19 Ekim 2021 Salı

Aroma

Hani geçmişinizden, hatta ta çocukluğunuzdan unutmadığınız, unutamadığınız şeyler vardır ya. Onlar bir türlü hafızadan silinmez. Yıllar sonra bile ilk günkü, o günkü gibi canlı bir şekilde aklınızda belirirler. Heh işte, Aroma da benim için öyle olan anılardan biri. Sade ve basit şişesi ile pek bir özelliksizmiş gibi görünse de işin aslı öyle değil.

Aroma

Hatırlıyorum da hemen her gün içtiğim bir içecek değildi Aroma'nın şeftalilisi. Evde olduğu zamanlarda hiç affetmez, dibini mutlaka görürdüm ama özellikle onu almak gibi bir istek hatırlamıyorum kendimde. Fakat Cumartesi sabahları gidilen sinemada o Aroma Şeftali mutlaka alınırdı, alınmalıydı. 

Boyutu dolayısıyla filmin daha başında biteceğini düşündüğünüz o küçük şişe, inatla filmin sonuna kadar dayanırdı. Tadından en ufak bir kırıntı dahi kaybetmeden. Filmin aksiyon durumuna bağlı olarak, heyecan uyandıran sahnelerde verilen tepkilere göre bir miktarı dökülse de o şişe mutlaka filmin jenerik yazıları çıktığında biter, sinemadan ayrılırken çöp kutusuna bırakılırdı.

Yoğun aroması (adından belli zaten) o kadar güzel geliyordu ki cumartesi sabahı seanslarında, günün kalan kısmının hiç bir önemi olmuyordu. Alınan o zevk, damakta kalan o lezzet, o yaşlardaki bir çocuğu etkilemeye yetecek kadar baş döndürücüydü.

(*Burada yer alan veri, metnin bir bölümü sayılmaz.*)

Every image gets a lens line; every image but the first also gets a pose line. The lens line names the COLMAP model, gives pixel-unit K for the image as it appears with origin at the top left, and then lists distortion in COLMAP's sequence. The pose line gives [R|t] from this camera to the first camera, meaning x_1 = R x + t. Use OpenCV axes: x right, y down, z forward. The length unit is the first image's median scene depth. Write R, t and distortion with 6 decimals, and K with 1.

Bazen futbol ya da basketbol maçlarından sonra da içtiğimi hatırlıyorum. Ama o durumdayken bütün istek susuzluğu gidermeye yönelik olduğu için ne tadı anlaşılırdı ne de herhangi bir keyif alırdın. Aroma Şeftali'nin yeri, her zaman için sinemaydı. Bazen, eğer o hafta yeteri kadar para biriktirilebilmişse Aroma Şeftali'ye Alaska Frigo eşlik ederdi. İkisinin lezzet uyumu asla olmadı. Ama çocukluğun o aydınlık günlerinde ikisi bir arada olduğunda, özellikle de perdede Bruce Lee filmi varsa muhteşem bir ikiliydiler.

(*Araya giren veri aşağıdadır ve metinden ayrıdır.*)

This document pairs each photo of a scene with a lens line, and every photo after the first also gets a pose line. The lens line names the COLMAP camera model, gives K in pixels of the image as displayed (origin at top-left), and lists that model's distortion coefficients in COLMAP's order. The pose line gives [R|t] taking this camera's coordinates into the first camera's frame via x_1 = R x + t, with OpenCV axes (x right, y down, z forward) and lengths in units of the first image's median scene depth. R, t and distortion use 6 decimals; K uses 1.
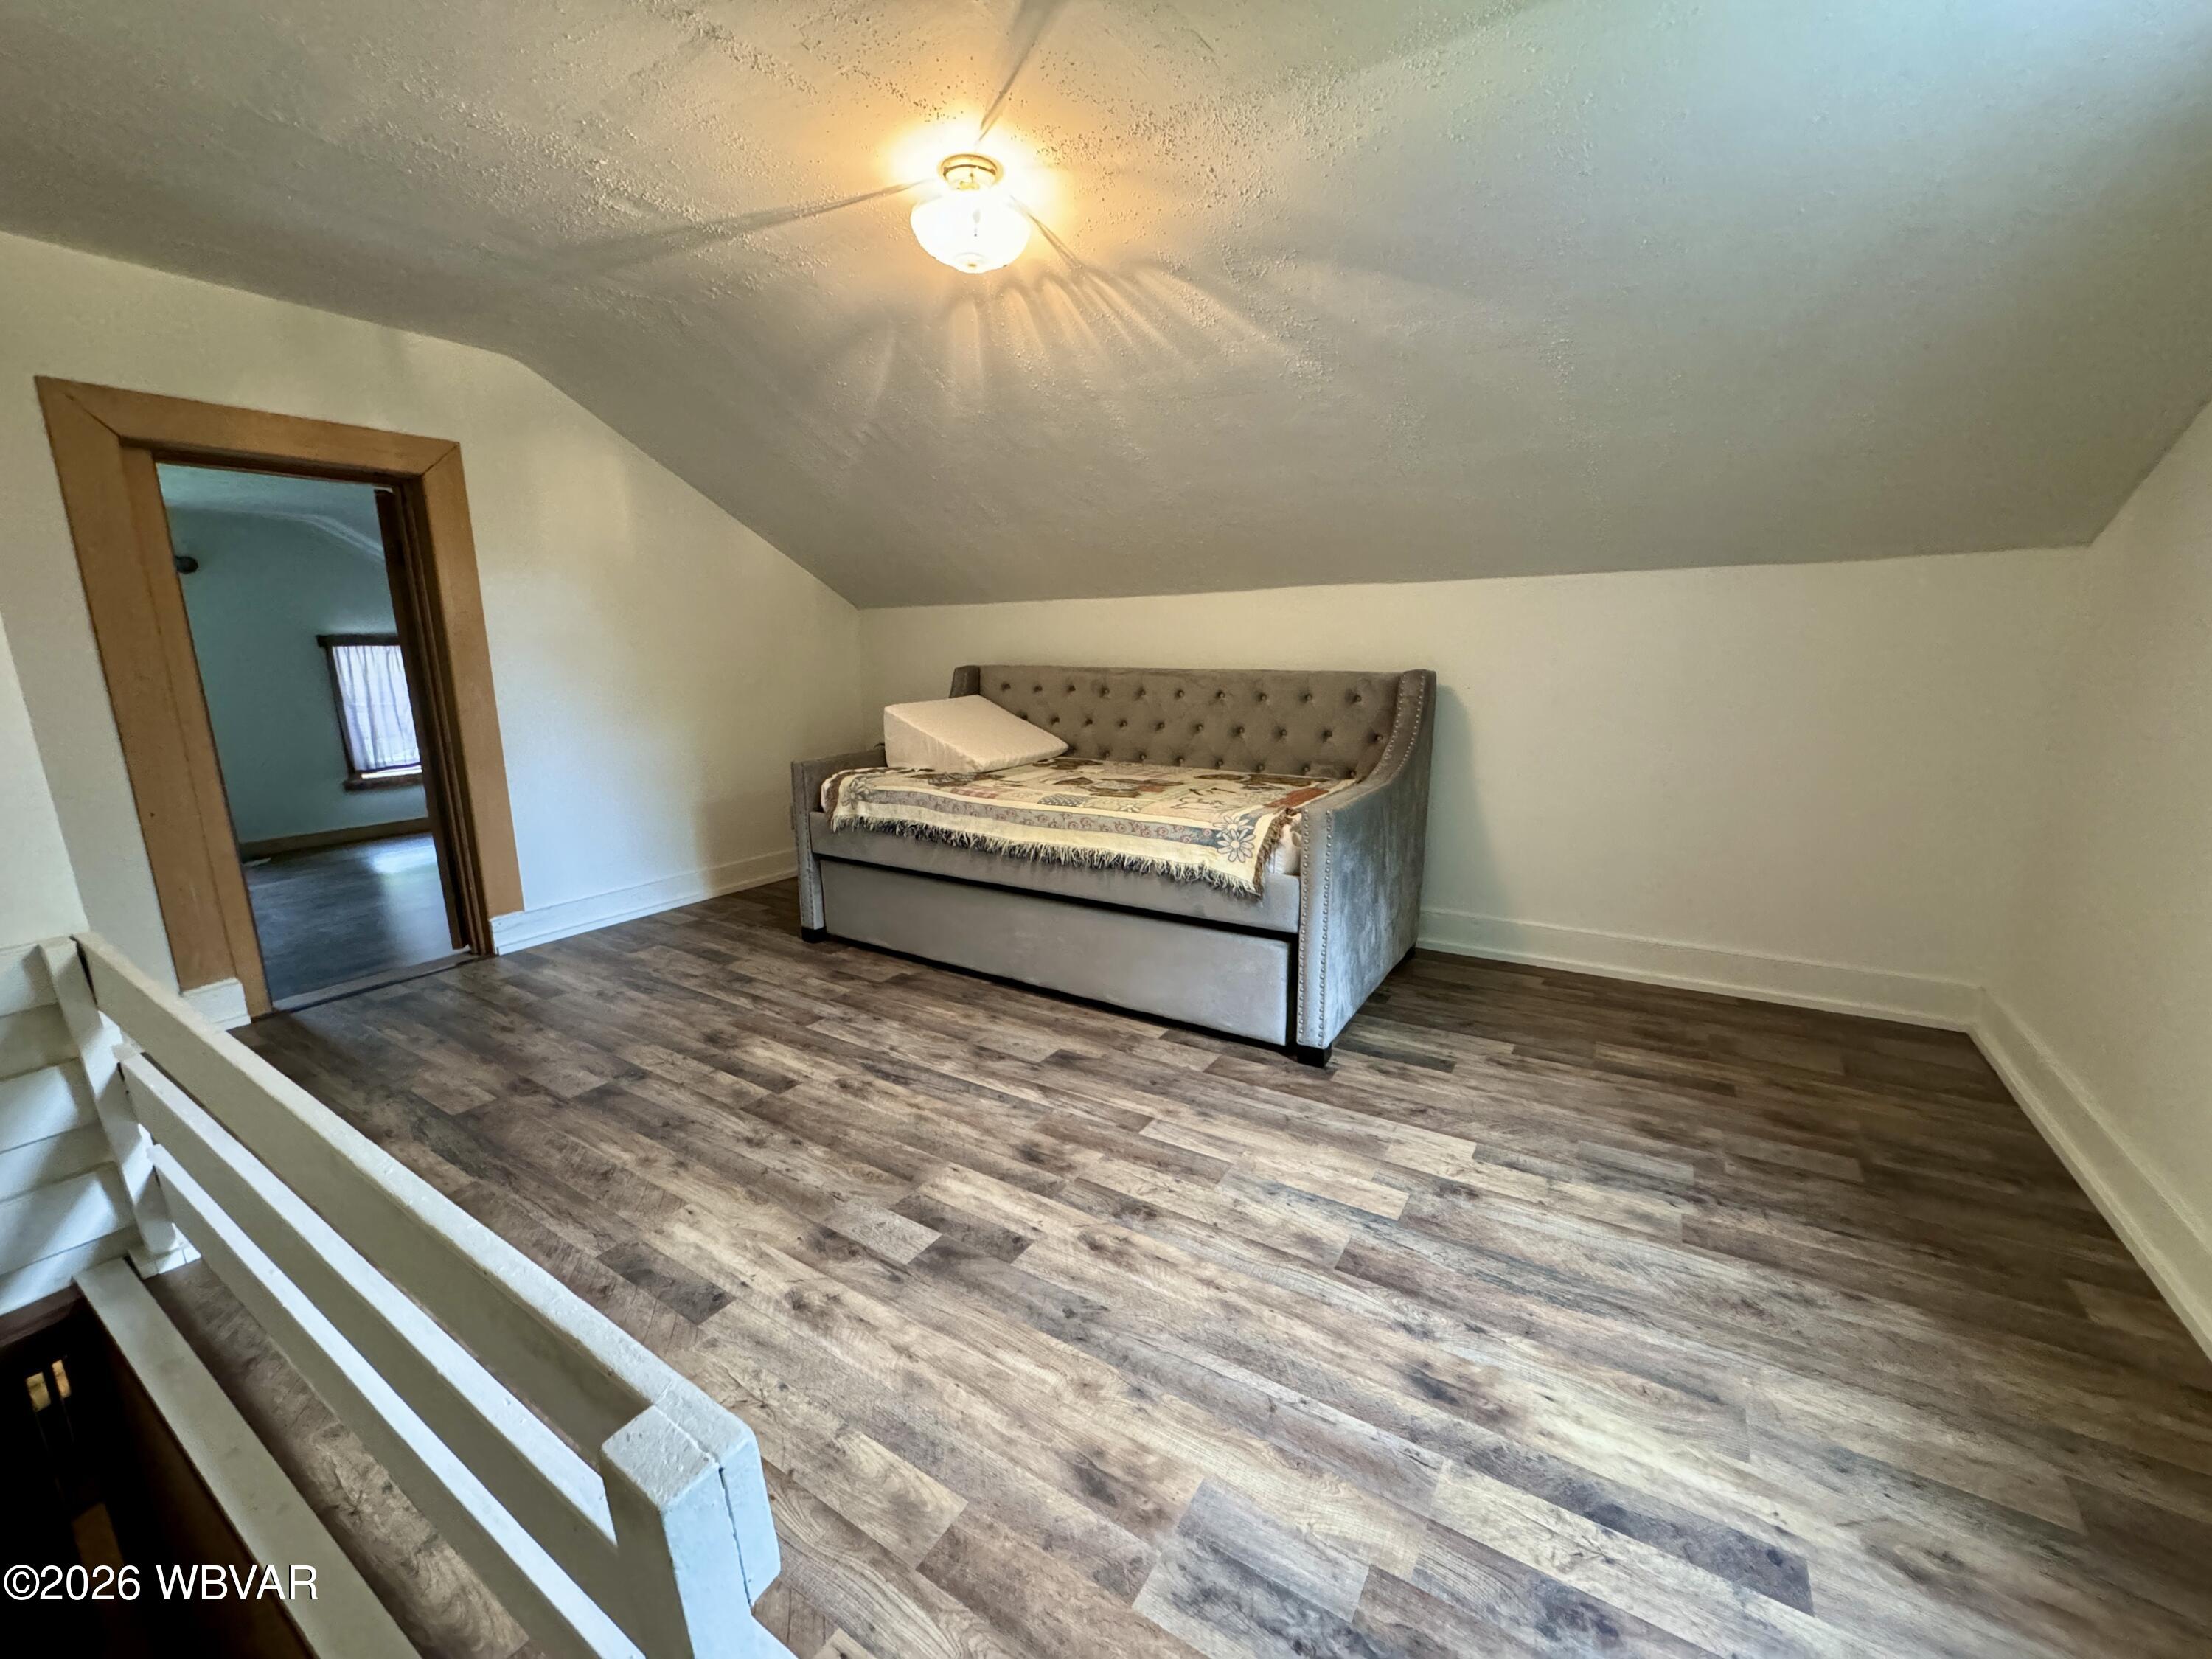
lens RADIAL K [[887.3, 0, 1104.8], [0, 887.3, 818.9], [0, 0, 1]] dist [-0.002244, 0.000405]
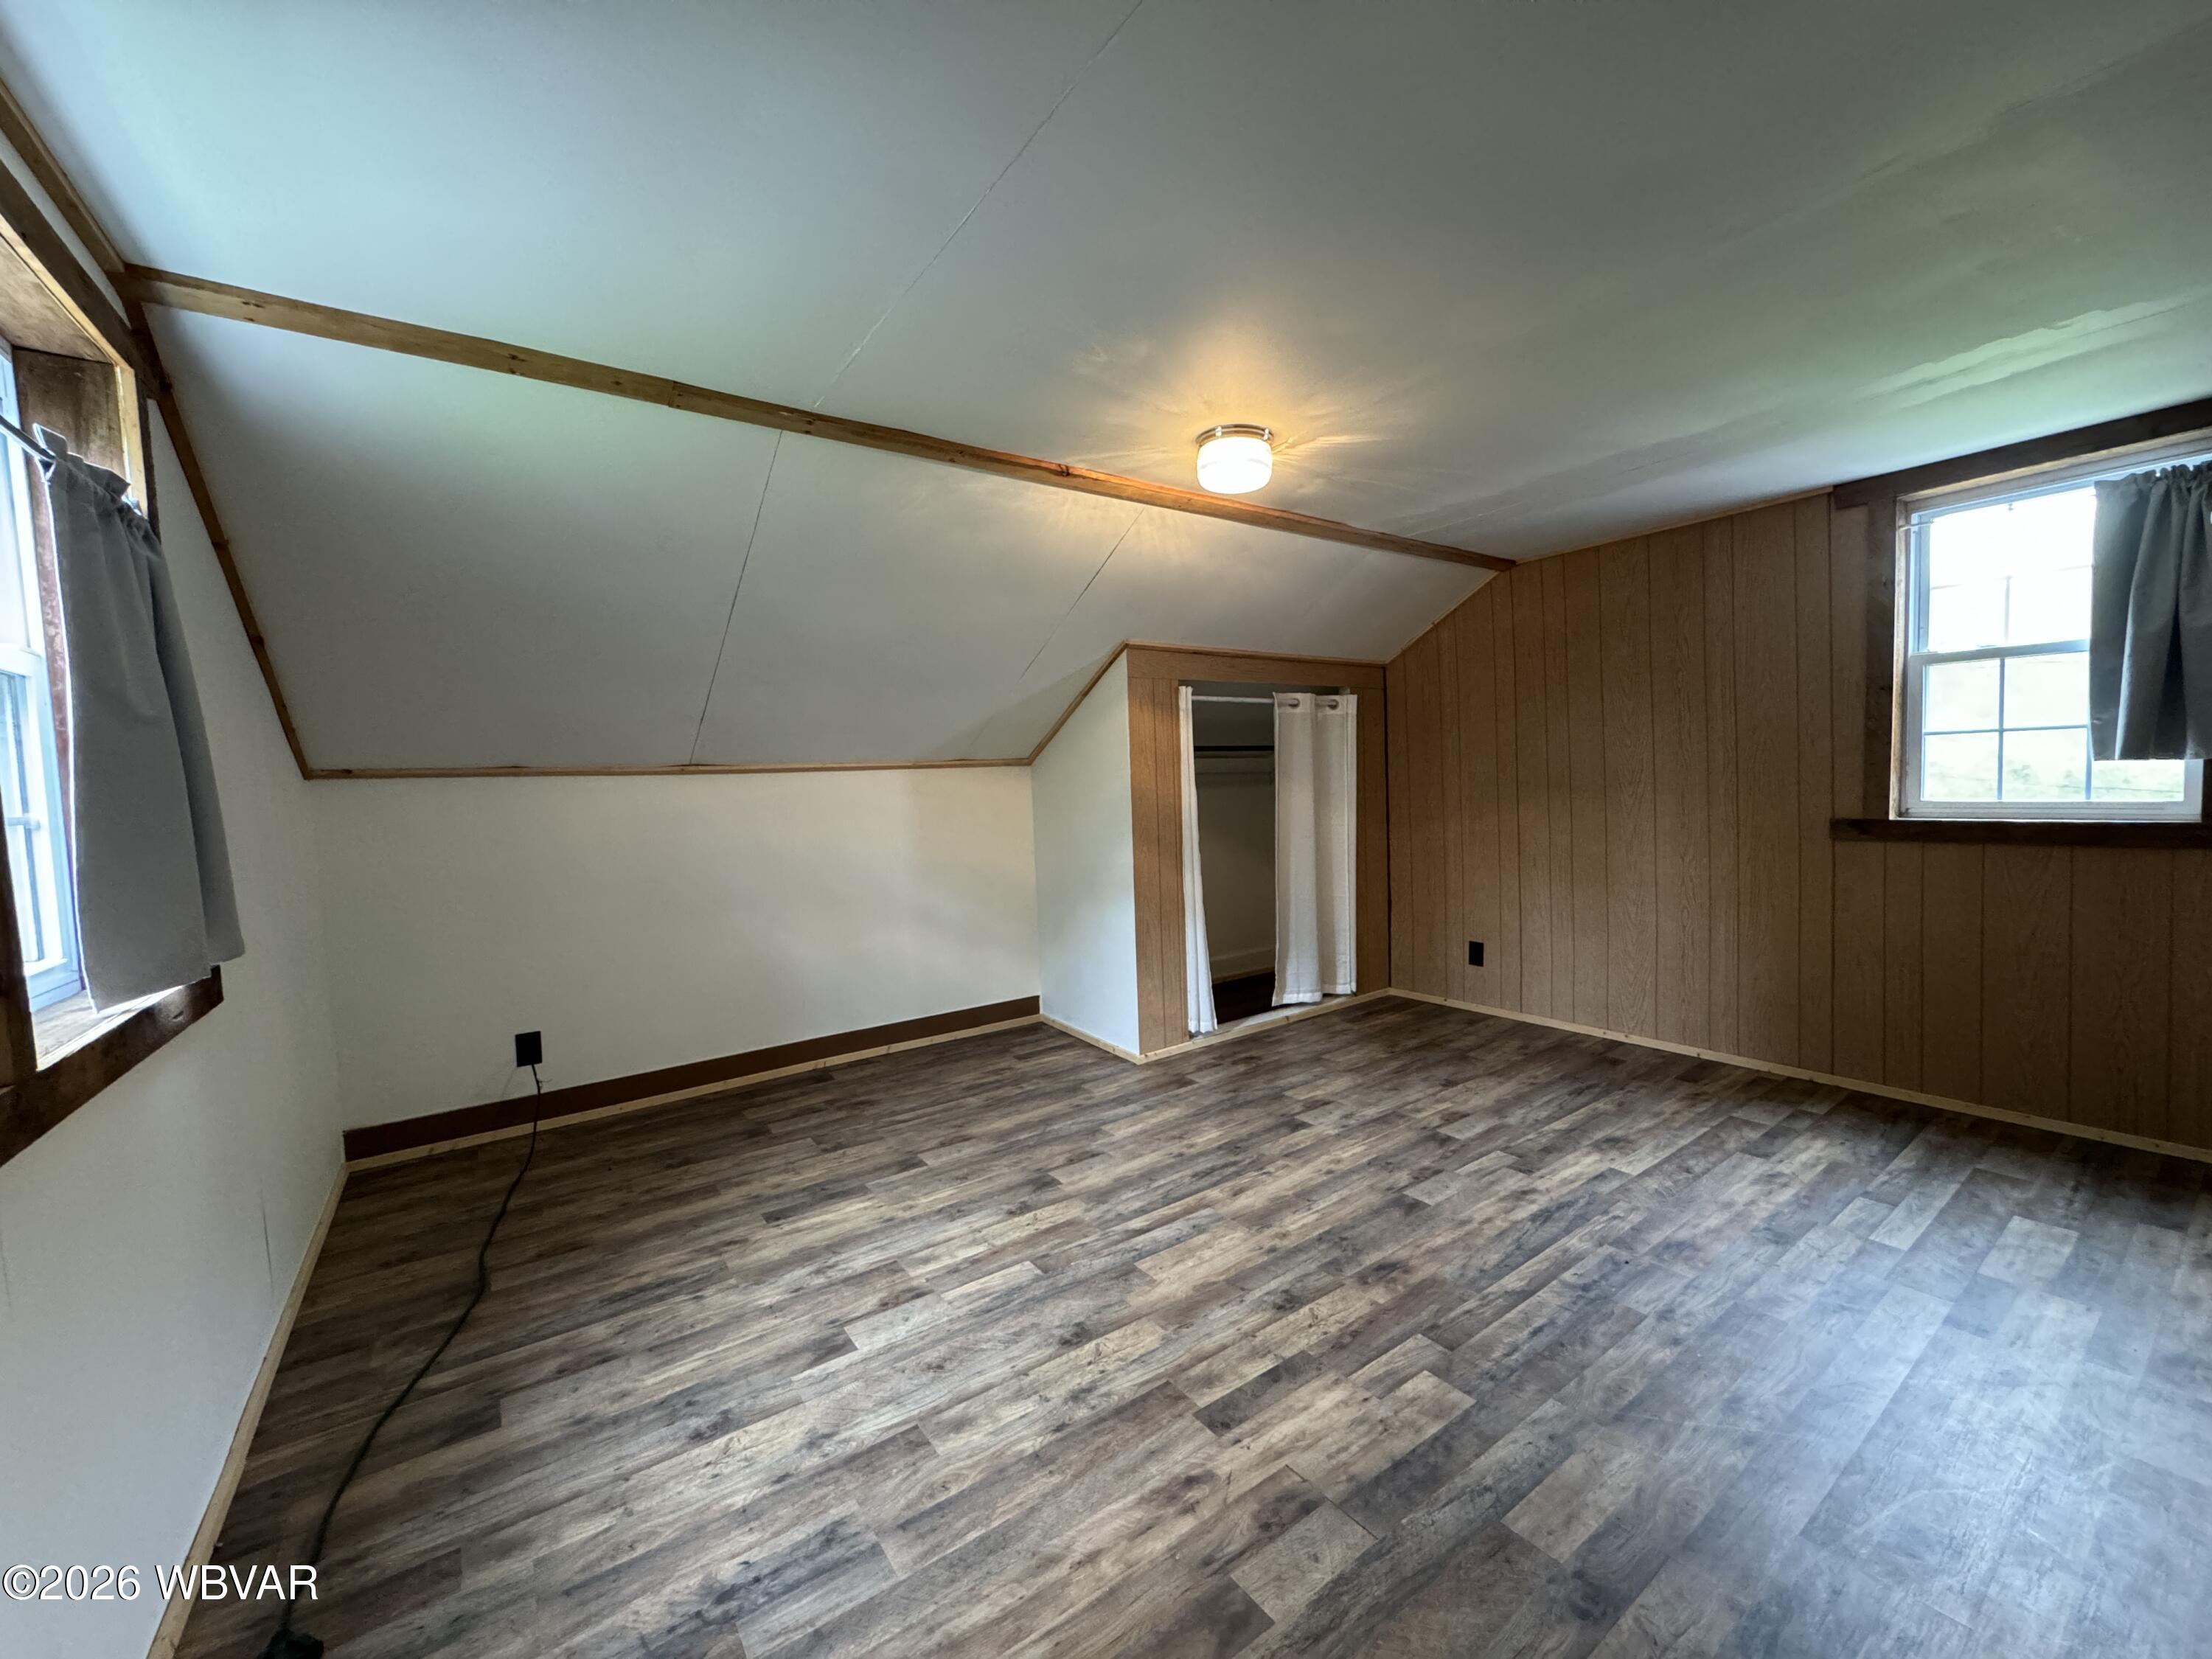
lens RADIAL K [[887.3, 0, 1111.3], [0, 887.3, 834.0], [0, 0, 1]] dist [-0.002244, 0.000405]
pose [[-0.381442, 0.094489, -0.919551, 1.310783], [-0.139271, 0.977533, 0.158219, -0.357839], [0.913841, 0.188418, -0.359712, 1.257493]]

Zamanla törpülenen ya da yok olan pek çok davranış gibi Aroma da alışkanlıklar listesinden uzaklaştı. Şimdilerde sadece yoğun şekilde hissedilen, güzel bir anı olarak kalıyor. Yine de anısı bile çok canlı ve çok yoğun aromalı. 80'li yılların garip havasını soluyan insanların bir kısmı dediklerimi çok iyi anlayacaklardır. Diğer kısmı ise karşıt taraf olarak kalacak ve Aroma yerine Tamek'in güzelliğinden bahsedecektir. Hangisi daha iyi ya da hangisi ötekini döver bilemem ama Aroma'nın hatıralarımda büyük ve özel bir yere sahip olduğu yadsınamaz.